Last night, I was given the wonderful opportunity to be part of a panel of speakers regarding cultural diversity.   There were four speakers, myself, an African-American, a gay person, and someone whose name matches a name on the terror watch list.  It was an interesting two hours.

I was humbled after listening to the other three speakers.  I didn’t know if my story about David was as important as the stories each of them told.  Their stories were much more involved than what I write about here.  So much more, but in the end, their stories are theirs, and not mine to tell.  Their stories were about:

  • About being a United States Citizen and having to prove certain things in order to be able to fly again.
  • About being gay and not being able to visit a loved one in the hospital because you aren’t “family”.
  • About being a black kid, getting a BB gun for Christmas, and then having a neighbor call the police because there was a masked man in your backyard with a gun.

I was the last speaker for the night.  I don’t know how long I talked, I didn’t sing any songs.  I didn’t hear a lot of laughter like the other speakers received.  I just told David’s story.  Like I have before.  Started at the beginning with the day care, and then transitioned to the adoption.  From there to how a he was defined as a “special needs” adoption just because of his skin color.
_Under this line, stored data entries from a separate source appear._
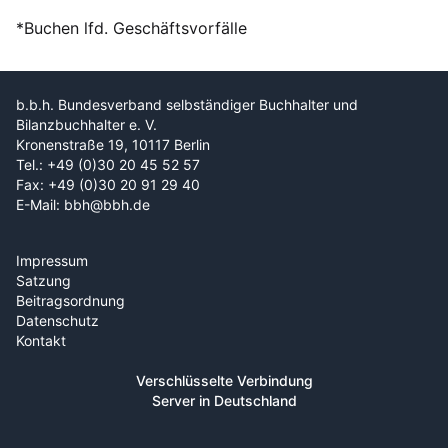
*Buchen lfd. Geschäftsvorfälle
b.b.h. Bundesverband selbständiger Buchhalter und
Bilanzbuchhalter e. V.
Kronenstraße 19, 10117 Berlin
Tel.: +49 (0)30 20 45 52 57
Fax: +49 (0)30 20 91 29 40
E-Mail: bbh@bbh.de
Impressum
Satzung
Beitragsordnung
Datenschutz
Kontakt
Verschlüsselte Verbindung
Server in Deutschland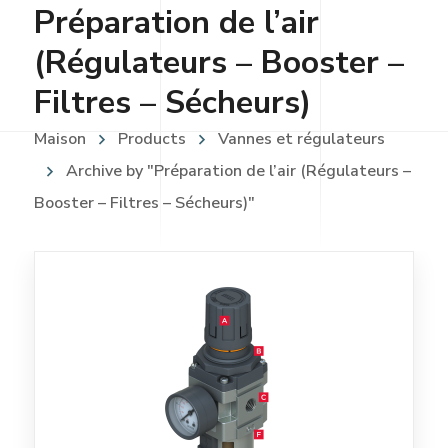
Préparation de l’air
(Régulateurs – Booster –
Filtres – Sécheurs)
Maison
Products
Vannes et régulateurs
Archive by "Préparation de l’air (Régulateurs –
Booster – Filtres – Sécheurs)"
I spent part of the time talking about lost friendships because of his skin color.  So many things.  Then I moved into the school years and all that this entailed.  Fighting for support, fighting to not have David locked in a little room while people watched him through the window on the door.  I talked about the alphabet of diagnoses that David has, and how that has affected our family.  In addition, I discussed the fear that David imparted in our family, and the reason for his placement in a residential facility.

English: TSA Passenger Screening
TSA Passenger Screening (Photo credit: Wikipedia)

At the end I talked about growing up with Native American step-brothers.  About Indian Joe, a friend from my childhood who absolutely refused to play anything but the cowboy when we played Cowboys and Indians.

I also talked briefly about my experiences with TSA at the Denver airport.  Because I use canes to walk… and wear knee braces.

Thank you KW for inviting me to be a part of your panel. I hope that it is something that can be done on a regular basis.  More people need to be aware of Culture.  Like JR said, we all bleed red.